Эрик улыбнулся. Он вспомнил и вкус моря, и качку, от которой кружилась голова, и молодых родителей, слившихся в объятии на носу лодки.
А ещё он вспомнил рассказ графа Стромберга…
— Ганс, ты хорошо знал мою мать. Лучше, чем я. И отца знал.
— Конечно. Я и деда вашего знал, и даже прадеда застал немного. Я всю жизнь прожил у Линдхольмов.
— Мои родители, — спросил Эрик, — они любили друг друга?
— О да, очень любили! Барон увидел вашу маму ещё ребёнком и потерял покой. Ему пришлось три года ждать, пока ей исполнится пятнадцать. Потом они поженились, и через год родились вы. Они были очень счастливы. Какое горе, что баронесса умерла так безвременно! Вы были совсем крошкой.
— А почему отец не женился второй раз?
Ганс подозрительно посмотрел на хозяина и замолчал. Эрик подлил ему в кружку вина:
— Отвечай честно, Ганс. Я всё знаю.
— Знаете? Откуда? Барон скрывал это от всех.
— Я знаю о его запретной любви.
Очередной взрыв потряс стены. Они инстинктивно пригнулись и зажали уши руками.
— Чтоб тебя самого разорвало! — погрозил Ганс в сторону надвратной башни и вернулся к разговору: — Вот поэтому он и не женился! Запретная любовь, попирающая законы морали. Но как честный человек он всё равно хотел жениться, особенно после того, как у них дочь родилась…
— У них родилась дочь?! — в изумлении воскликнул барон.
— Ну да, девочка. Хорошенькая. Но её мать не ушла от мужа, как барон ни уговаривал. Она была набожной женщиной и не признавала развод.
— Погоди! У отца была любовница и внебрачная дочь?!
— Ну да. Они встречались больше десяти лет, пока барон не скончался, да покоится в мире его душа!

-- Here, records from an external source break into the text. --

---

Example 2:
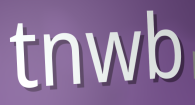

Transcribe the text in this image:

tnwb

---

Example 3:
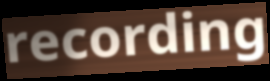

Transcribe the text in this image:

recording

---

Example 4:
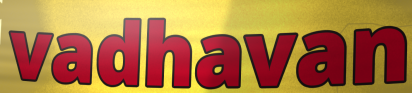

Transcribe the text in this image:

vadhavan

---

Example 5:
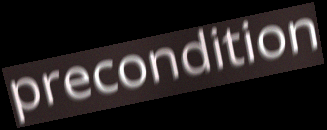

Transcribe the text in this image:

preconditionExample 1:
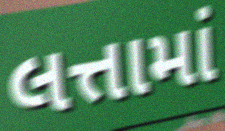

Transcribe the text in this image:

લત્તામાં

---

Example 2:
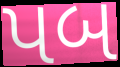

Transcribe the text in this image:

પબ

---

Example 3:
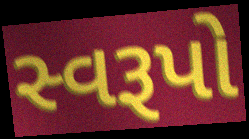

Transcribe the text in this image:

સ્વરૂપો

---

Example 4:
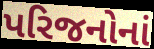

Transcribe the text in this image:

પરિજનોનાં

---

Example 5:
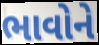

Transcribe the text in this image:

ભાવોને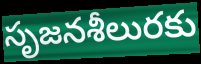
సృజనశీలురకు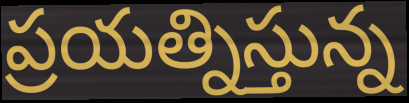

— Но разве… Граф Стромберг сказал, что они с моим отцом… — Эрик задумался и замолчал.
— А что граф Стромберг? Они с бароном дружили. И про ту женщину граф знал, ваш отец полностью ему доверял.

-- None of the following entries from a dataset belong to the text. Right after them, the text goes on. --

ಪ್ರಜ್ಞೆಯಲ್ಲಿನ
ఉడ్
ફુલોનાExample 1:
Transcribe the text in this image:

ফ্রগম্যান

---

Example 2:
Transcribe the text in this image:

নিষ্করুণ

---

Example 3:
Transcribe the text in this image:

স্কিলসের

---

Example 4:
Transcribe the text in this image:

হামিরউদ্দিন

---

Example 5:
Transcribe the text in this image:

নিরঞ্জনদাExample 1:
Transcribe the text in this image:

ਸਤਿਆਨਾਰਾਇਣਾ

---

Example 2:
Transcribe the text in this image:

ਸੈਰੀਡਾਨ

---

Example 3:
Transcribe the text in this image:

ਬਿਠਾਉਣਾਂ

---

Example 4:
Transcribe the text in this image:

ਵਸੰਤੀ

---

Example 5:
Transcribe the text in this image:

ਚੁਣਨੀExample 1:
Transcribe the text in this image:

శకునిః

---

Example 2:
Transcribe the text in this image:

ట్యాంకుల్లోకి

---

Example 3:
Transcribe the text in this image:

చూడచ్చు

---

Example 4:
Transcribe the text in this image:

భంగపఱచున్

— А между отцом и графом что-то было? Ну ты понимаешь, про что я.
— Господи, помилуй! Покойный барон был большим ценителем женщин! Вы не в него уродились, хотя тоже… простите меня, знатный гуляка!
— Спасибо, Ганс! Не знаешь, где сейчас эта девочка, моя единокровная сестра?
Раздался ещё один мощный взрыв. Ядро попало в ту стену, которая накануне разрушилась и завалила вход в кладовые. Неужели они били прицельно в одну и ту же точку?
— Почему же не знаю? Она сейчас замужем за бургомистром. Её зовут фрау Карлсон.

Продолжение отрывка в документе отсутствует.